6 Fakta Kemenkes Tangani Kasus Kematian Dokter PPDS Undip yang tersebut Diduga Di-bully
JAKARTA – Kementerian Aspek Kesehatan (Kemenkes) dengan segera mengambil langkah cepat terkait mahasiswi Kesehatan Universitas Diponegoro (Undip) Semarang yang dimaksud diduga bunuh diri akibat dibully.
Korban diketahui bernama dr. Aulia Risma Lestari. Wanita berusia 30 tahun itu merupakan dokter yang digunakan sedang menempuh Proyek Pendidikan Dokter Spesialis (PPDS). Aulia mengakhiri hidup pada tempat kos di tempat Lempongsari, Perkotaan Semarang.
Polisi yang digunakan melakukan penyelidikan, menemukan banyak petunjuk. Korban mengakhiri hidup dengan menyuntikkan obat penenang, diduga dikarenakan mengalami perundungan ketika menjalani PPDS Anestesi di tempat RS Kariadi.
Langkah Kemenkes Kasus Kematian Dokter PPDS Undip
1. Investigasi
Kemenkes sudah bergerak cepat dan juga tegas untuk melakukan investigasi terhadap kejadian ini.
Selain itu, Tim Itjen Kemenkes sejauh ini juga sudah ada turun ke RS Kariadi untuk menginvestigasi pemicu perkara bunuh diri yang dimaksud juga mencakup kegiatan korban selama di tempat RS Kariadi.
2. Pembinaan kemudian pengawasan
Kemenkes mengumumkan bahwa pembinaan kemudian pengawasan PPDS ada pada Pendidikan Dokter Spesialis FK Undip, bukanlah pada RS Kariadi.
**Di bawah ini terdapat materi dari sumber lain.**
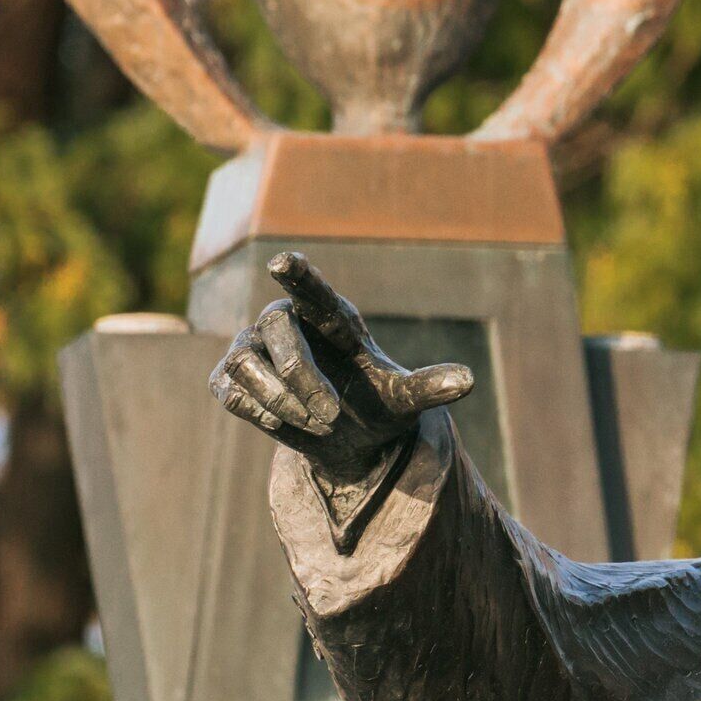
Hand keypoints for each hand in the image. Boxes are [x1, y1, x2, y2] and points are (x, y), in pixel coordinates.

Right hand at [210, 251, 478, 496]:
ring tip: (316, 423)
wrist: (345, 438)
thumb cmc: (376, 404)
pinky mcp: (230, 379)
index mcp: (331, 317)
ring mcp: (252, 348)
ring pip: (246, 363)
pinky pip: (231, 392)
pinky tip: (287, 423)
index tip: (282, 262)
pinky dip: (261, 413)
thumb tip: (470, 381)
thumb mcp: (405, 400)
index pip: (310, 288)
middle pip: (276, 329)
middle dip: (300, 375)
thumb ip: (431, 386)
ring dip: (282, 401)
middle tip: (331, 415)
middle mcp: (286, 323)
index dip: (296, 274)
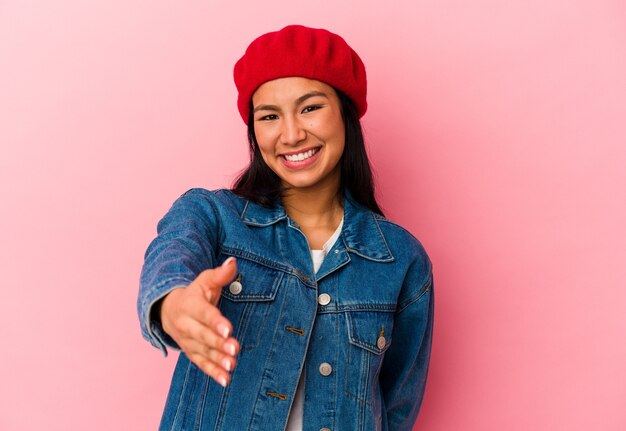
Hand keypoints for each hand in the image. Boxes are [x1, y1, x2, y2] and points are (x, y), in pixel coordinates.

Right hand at [160, 257, 239, 386]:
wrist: (168, 310)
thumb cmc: (194, 293)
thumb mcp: (205, 280)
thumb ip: (220, 274)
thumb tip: (233, 262)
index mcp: (188, 305)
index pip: (203, 313)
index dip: (215, 321)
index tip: (228, 328)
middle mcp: (185, 325)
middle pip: (202, 335)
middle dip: (218, 342)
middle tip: (235, 348)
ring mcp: (186, 341)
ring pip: (202, 351)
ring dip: (217, 360)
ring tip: (232, 366)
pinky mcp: (190, 353)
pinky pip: (200, 364)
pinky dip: (212, 373)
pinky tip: (226, 380)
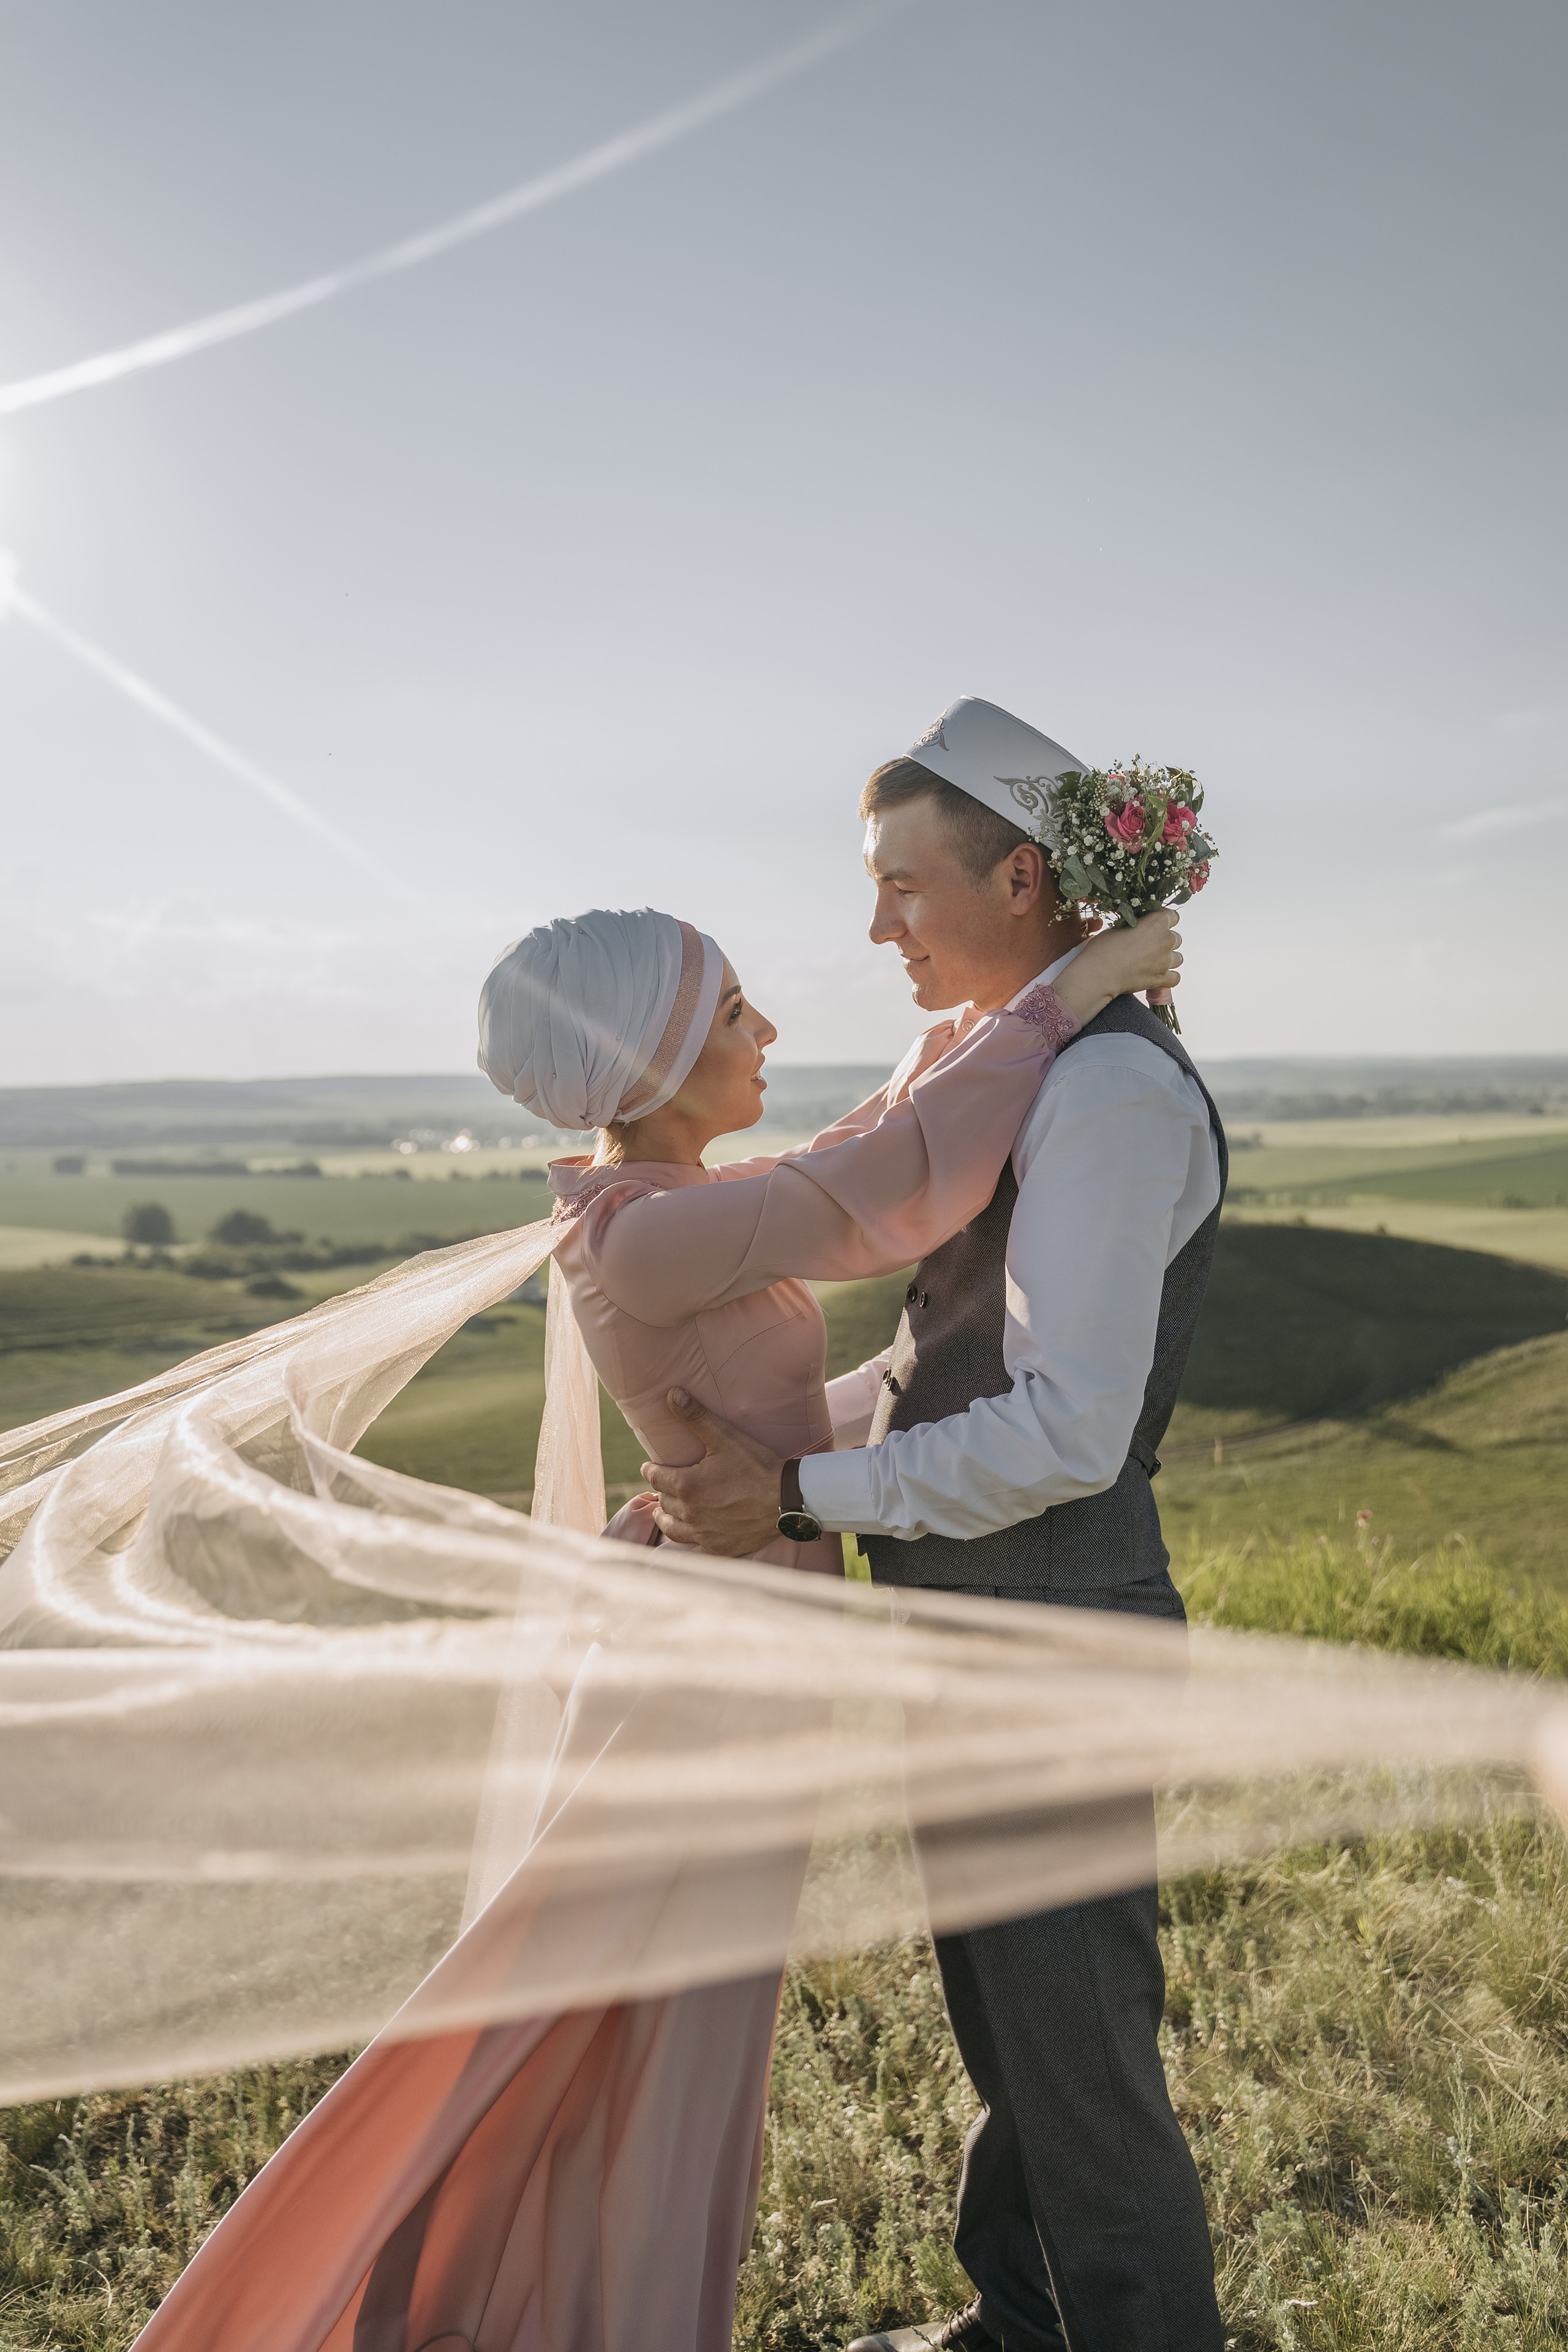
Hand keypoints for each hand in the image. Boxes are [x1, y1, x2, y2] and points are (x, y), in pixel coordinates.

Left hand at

“Pembinaan kemudian pengawasan PPDS ada pada Pendidikan Dokter Spesialis FK Undip tidak pada RS Kariadi, sebagai unit dari Kemenkes,” ujar Plt. Kepala Biro Komunikasi dan juga Pelayanan Publik Kemenkes RI, dr Siti Nadia Tarmizi di keterangan tertulisnya, Kamis (15/8/2024).
Meski begitu, dr Nadia kembali menegaskan, walaupun PPDS ini merupakan kegiatan Undip, Kemenkes tidaklah dan juga merta bisa saja lepas tangan. Pasalnya, korban juga diketahui melakukan pendidikannya di dalam lingkungan RS Kariadi sebagai UPT Kemenkes.
3. Pastikan unsur bullying
Kemenkes menjamin ada atau tidaknya unsur bullying yang tersebut menimpa dr. Aulia Risma Lestari. “Mudah-murahan pada seminggu ini telah ada hasilnya,” kata dr Siti Nadia.
4. Kesepahaman dengan Mendikbudristek
Kemenkes telah berkoordinasi dengan Menteri Pendidikan, Kebudayaan, Riset, serta Teknologi Republik Indonesia (Mendikbudristek), yang mana diketahui bertugas sebagai pembina pada Undip, dan juga dengan Dekan FK Undip untuk melakukan melakukan investigasi ini.
5. Hentikan kegiatan PPDS Anastesi Undip
Kemenkes melakukan penghentian sementara kegiatan PPDS Anastesi Undip di area RS kariadi. Hal ini diadakan untuk memberikan kesempatan investigasi dapat dilaksanakan dengan baik.